Shelves still full of inferior "substitute goods" next to empty shelves that SOMETIMES have the items I am willing to buy. Walmart has always refilled "preferred goods" shelves at a slower pace in order to force consumers to buy the "substitute". This is not a strategy for free market success.
A dying society isn't a pretty thing...
I think my WeiMart has subterranean entrances because the customers appear to be Moorlocks.
if you shop at wall mart you have to understand: you will not be with the beautiful people..and most smell bad and spandex is horribly abused..missing teeth, tats, nose rings, and ragged children under foot..bring a purfumed silk to avoid the offensive air.

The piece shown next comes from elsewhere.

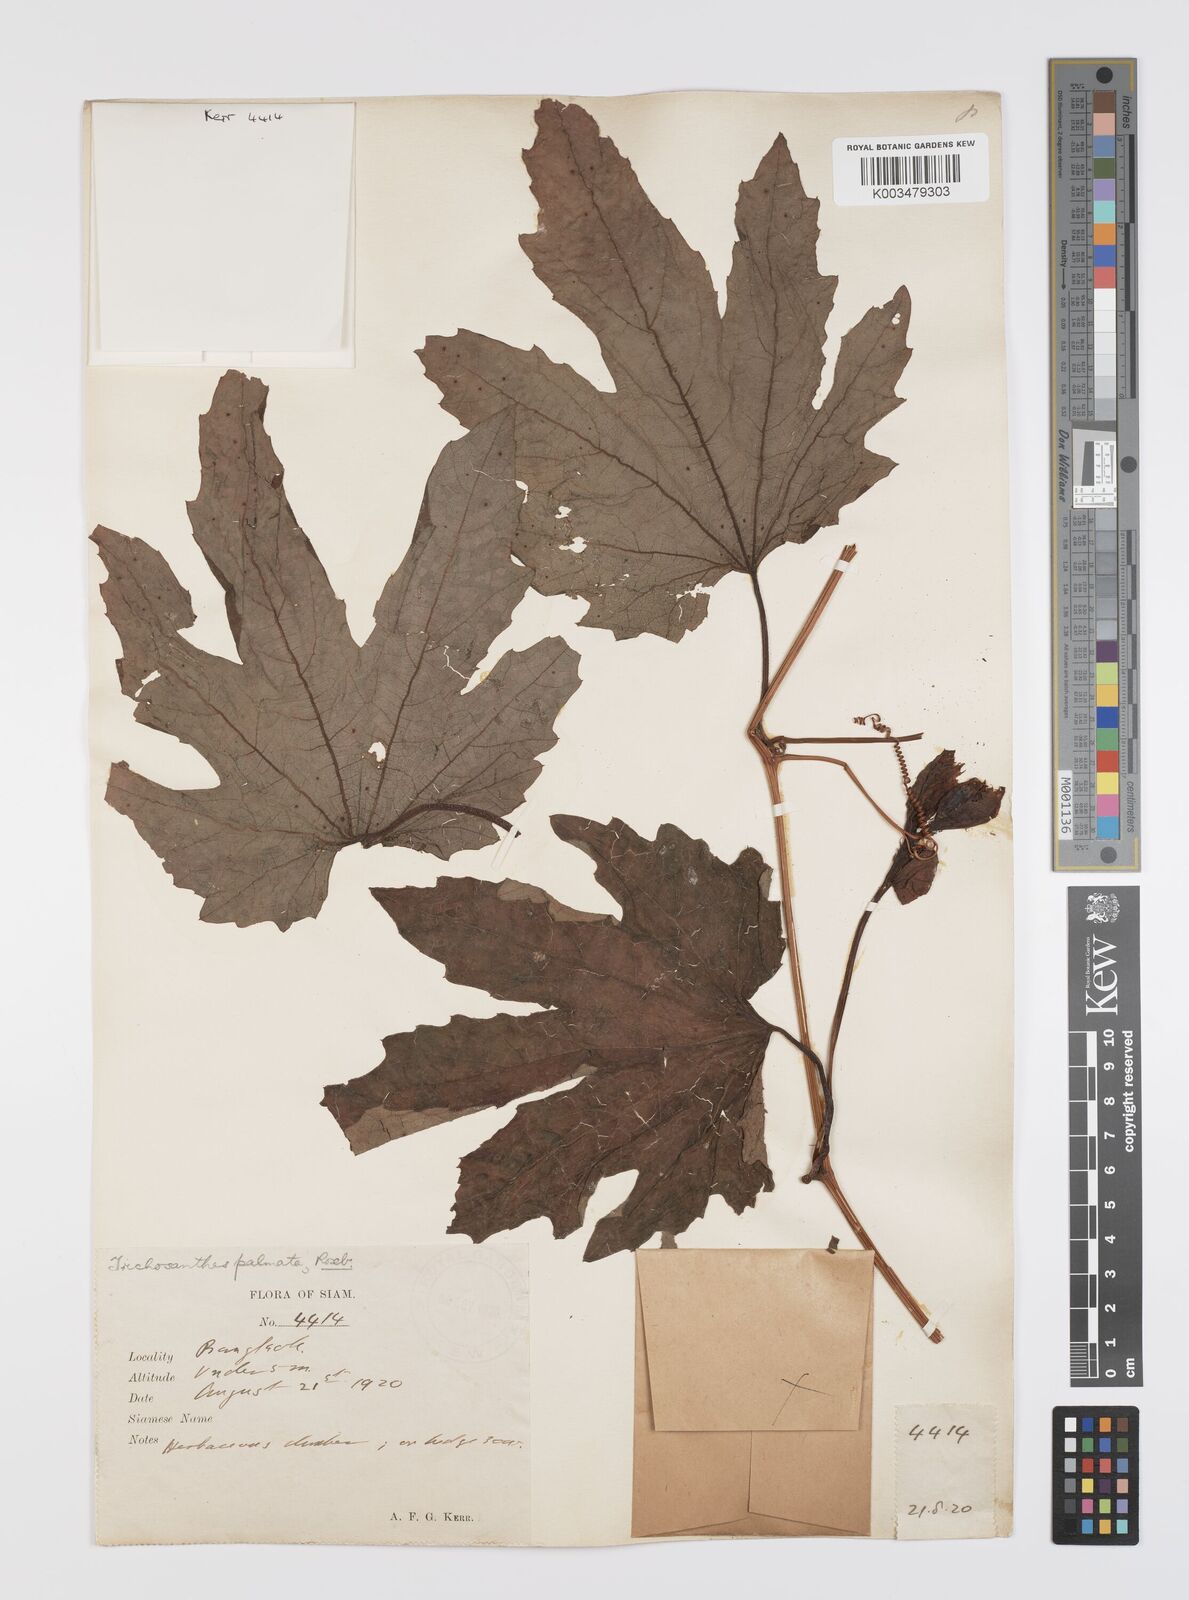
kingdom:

This could be a case of Walmart's success working against them. A few years back I spoke at length to a Walmart buyer while flying from the east coast to the west coast. She explained in some detail how their massive purchasing power allowed them to dictate terms to their suppliers. No one wants to be left out of Walmart and their enormous sales potential she told me. She told me of their "net never" terms. She went on to explain that they frequently had net 6 months terms with vendors and the 6 month period did not start until the goods were processed into their inventory system, which often took several months from the time the goods were delivered to the warehouse. I would not be surprised if many vendors cash flows had dropped to the point where that those terms simply no longer worked for them and thery were re-directing their products to merchants who paid quicker. No real verification for her story, but she seemed sincere and knowledgeable. It was also a few years back when this conversation took place so who knows. I personally despise what Walmart has turned into since the old man died. I remember when Walmart was considered a model retailer and employer. Now it is just a profit mill for the old man's heirs. Pretty sad.
It is as she said. And producers have a choice, they can not operate at a loss. They can not give Walmart a 240 day loan on their money at their expense when the "profit" on sales to Walmart is non-existent. They downsize to supply to those with whom they can work to provide an adequate profit for each of them. Everyone else they cut off. Walmart has gone off the cliff, air below. Too bad, so sad (not).
Does stealth inflation bring about stealth shortages?
Over the past few years everyone has been wondering how producers would handle their costs rising when they have no pricing power in market. We've seen the reduction in package content and other manipulations. Well, here's another means: cut off unprofitable business relationships.
Wow, an actually upside to total economic collapse. The demise of walmart.
Food prices have gotten insane. Went to a local grocery store (not WM) and bought very few things, chicken, some pet food, etc. all store brand cheap stuff, maybe 4 plastics bags of stuff - total, and it still cost $60.00!!!!! We are truely fucked!!!
yup
This is not a mystery. WalMart's business model is to offer the lowest prices on everything. If a supplier can get a better price from somebody else, they're not going to do business with WalMart. It used to be the case that WalMart could get suppliers anyway because they moved a lot of volume, but they have moved so far down-market that they inhabit the space where nobody has any money. In short, WalMart have reached the zero-market, so they have no pricing power with suppliers any more. Their business model has hit the wall, and there is no putting it back together.